**What needs to be done:** Return, exactly as written, all lines from the line containing "0H2036V437H0ZM55 14H1981A41 41" to the end of the entries below, with both ends included.
Segment Start: Source information
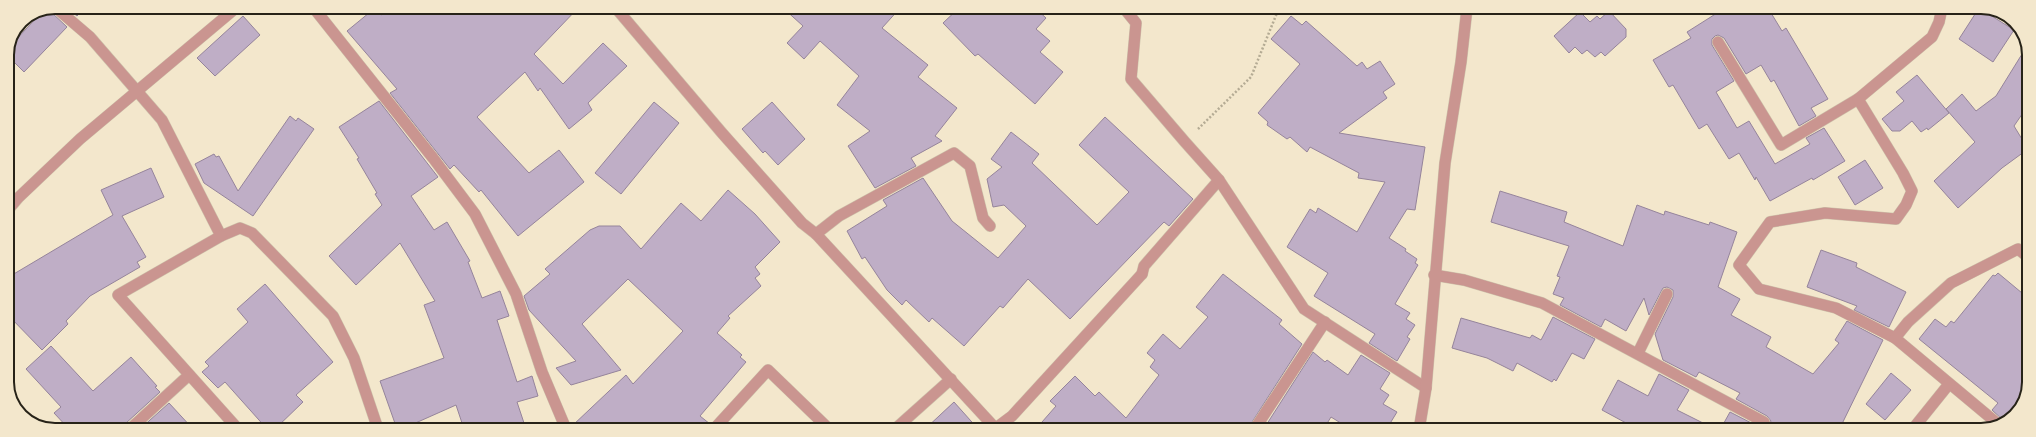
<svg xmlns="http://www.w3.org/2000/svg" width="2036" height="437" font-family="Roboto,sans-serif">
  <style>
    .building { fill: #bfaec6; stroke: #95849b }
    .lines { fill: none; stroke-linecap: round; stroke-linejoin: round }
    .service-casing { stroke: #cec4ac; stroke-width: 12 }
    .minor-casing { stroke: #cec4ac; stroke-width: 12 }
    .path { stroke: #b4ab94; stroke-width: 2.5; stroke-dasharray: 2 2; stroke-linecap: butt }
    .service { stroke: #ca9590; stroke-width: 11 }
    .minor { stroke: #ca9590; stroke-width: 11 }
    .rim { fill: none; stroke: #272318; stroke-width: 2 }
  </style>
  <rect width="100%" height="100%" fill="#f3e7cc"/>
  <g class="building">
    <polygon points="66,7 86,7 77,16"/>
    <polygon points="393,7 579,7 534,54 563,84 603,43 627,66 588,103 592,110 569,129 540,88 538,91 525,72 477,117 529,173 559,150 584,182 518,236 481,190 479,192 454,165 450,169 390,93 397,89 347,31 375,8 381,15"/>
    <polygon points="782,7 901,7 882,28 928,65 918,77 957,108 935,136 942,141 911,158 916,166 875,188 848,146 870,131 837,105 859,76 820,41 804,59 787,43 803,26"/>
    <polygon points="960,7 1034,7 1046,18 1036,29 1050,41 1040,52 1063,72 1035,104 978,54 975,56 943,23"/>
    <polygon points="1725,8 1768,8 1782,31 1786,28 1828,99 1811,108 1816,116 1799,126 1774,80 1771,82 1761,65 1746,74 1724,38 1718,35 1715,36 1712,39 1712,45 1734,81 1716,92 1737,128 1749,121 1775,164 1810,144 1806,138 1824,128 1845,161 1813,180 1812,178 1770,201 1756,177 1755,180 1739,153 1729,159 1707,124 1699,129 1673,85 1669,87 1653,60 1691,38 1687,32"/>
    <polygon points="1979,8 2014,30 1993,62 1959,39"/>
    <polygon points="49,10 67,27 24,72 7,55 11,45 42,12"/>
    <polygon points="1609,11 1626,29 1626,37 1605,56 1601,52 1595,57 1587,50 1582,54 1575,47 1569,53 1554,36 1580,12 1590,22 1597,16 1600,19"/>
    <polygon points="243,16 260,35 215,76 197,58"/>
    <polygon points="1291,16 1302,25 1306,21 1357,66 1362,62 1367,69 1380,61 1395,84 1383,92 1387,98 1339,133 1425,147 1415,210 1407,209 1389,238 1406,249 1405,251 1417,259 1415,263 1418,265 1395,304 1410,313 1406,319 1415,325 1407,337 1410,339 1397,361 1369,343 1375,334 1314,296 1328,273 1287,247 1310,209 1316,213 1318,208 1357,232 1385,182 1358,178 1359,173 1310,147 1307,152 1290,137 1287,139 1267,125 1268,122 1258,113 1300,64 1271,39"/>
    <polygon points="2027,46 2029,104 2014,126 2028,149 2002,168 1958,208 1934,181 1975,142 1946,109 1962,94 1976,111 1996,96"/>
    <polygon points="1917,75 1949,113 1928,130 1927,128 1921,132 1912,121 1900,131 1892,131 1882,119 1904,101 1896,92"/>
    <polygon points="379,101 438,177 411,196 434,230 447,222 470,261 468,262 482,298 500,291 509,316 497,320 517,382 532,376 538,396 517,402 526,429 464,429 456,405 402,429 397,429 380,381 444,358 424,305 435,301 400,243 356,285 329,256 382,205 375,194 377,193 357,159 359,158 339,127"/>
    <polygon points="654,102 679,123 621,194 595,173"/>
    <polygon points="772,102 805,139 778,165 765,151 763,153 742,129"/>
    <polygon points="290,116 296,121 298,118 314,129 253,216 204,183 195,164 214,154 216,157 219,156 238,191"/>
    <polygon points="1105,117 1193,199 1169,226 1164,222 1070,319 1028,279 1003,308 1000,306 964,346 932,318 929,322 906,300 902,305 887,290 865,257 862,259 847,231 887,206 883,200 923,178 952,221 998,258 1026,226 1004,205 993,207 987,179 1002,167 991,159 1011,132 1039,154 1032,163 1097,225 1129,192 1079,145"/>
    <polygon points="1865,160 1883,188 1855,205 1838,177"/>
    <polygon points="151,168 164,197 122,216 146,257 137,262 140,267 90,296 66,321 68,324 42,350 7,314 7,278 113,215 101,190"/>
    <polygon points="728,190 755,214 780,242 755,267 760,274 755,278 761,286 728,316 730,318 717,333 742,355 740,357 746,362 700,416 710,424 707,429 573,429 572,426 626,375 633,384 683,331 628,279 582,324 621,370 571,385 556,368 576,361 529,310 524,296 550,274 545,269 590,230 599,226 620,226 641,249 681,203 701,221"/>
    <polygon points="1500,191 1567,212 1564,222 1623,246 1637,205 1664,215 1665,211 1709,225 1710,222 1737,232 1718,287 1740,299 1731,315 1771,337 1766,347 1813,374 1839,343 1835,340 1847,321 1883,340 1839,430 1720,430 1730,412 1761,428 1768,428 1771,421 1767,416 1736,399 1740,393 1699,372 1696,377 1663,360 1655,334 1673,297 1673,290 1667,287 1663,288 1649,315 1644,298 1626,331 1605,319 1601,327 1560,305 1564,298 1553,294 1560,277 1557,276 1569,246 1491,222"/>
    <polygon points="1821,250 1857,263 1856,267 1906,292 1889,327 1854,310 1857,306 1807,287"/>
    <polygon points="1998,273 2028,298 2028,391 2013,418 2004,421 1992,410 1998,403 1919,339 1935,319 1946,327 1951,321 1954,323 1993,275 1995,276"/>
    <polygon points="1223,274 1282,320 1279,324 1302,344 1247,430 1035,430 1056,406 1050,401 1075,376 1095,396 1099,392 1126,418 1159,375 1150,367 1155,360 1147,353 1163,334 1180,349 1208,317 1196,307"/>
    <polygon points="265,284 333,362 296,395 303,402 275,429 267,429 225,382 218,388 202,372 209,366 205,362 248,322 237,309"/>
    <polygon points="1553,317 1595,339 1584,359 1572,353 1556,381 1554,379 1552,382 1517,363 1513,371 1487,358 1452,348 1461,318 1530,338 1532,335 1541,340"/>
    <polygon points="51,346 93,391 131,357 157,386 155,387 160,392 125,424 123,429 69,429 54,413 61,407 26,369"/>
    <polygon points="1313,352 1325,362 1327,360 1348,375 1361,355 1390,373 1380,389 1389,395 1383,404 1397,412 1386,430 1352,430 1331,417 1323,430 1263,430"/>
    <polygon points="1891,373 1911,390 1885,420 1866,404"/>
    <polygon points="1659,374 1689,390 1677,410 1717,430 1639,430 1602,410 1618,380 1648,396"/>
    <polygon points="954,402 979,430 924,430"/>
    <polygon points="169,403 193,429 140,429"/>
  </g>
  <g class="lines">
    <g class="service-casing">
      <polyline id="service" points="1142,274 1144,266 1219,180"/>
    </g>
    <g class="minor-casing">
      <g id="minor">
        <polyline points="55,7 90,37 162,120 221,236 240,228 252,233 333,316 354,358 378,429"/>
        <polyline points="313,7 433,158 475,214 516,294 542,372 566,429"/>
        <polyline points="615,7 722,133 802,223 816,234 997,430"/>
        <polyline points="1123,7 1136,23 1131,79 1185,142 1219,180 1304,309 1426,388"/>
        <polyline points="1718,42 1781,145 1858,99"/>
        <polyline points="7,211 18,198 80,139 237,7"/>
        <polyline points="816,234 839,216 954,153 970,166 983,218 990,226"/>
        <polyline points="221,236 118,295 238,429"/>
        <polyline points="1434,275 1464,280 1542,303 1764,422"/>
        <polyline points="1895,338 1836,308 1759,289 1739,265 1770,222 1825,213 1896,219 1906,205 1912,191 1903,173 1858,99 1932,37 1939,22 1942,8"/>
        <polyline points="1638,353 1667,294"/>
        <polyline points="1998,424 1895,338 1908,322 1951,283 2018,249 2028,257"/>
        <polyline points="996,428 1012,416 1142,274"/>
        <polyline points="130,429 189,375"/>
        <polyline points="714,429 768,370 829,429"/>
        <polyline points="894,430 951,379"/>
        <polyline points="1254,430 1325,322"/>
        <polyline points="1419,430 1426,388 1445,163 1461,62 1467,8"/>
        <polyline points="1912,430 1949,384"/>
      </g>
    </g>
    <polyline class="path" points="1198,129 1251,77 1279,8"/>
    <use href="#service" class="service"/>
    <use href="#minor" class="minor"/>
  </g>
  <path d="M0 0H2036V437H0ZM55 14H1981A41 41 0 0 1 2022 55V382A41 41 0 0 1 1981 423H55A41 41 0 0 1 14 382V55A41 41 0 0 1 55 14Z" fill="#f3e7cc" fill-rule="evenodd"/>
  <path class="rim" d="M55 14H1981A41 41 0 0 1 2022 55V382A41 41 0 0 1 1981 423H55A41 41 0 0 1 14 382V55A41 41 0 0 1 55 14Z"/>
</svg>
Segment End: Source information
**Answer space:**
  <path d="M0 0H2036V437H0ZM55 14H1981A41 41 0 0 1 2022 55V382A41 41 0 0 1 1981 423H55A41 41 0 0 1 14 382V55A41 41 0 0 1 55 14Z" fill="#f3e7cc" fill-rule="evenodd"/>
  <path class="rim" d="M55 14H1981A41 41 0 0 1 2022 55V382A41 41 0 0 1 1981 423H55A41 41 0 0 1 14 382V55A41 41 0 0 1 55 14Z"/>
</svg>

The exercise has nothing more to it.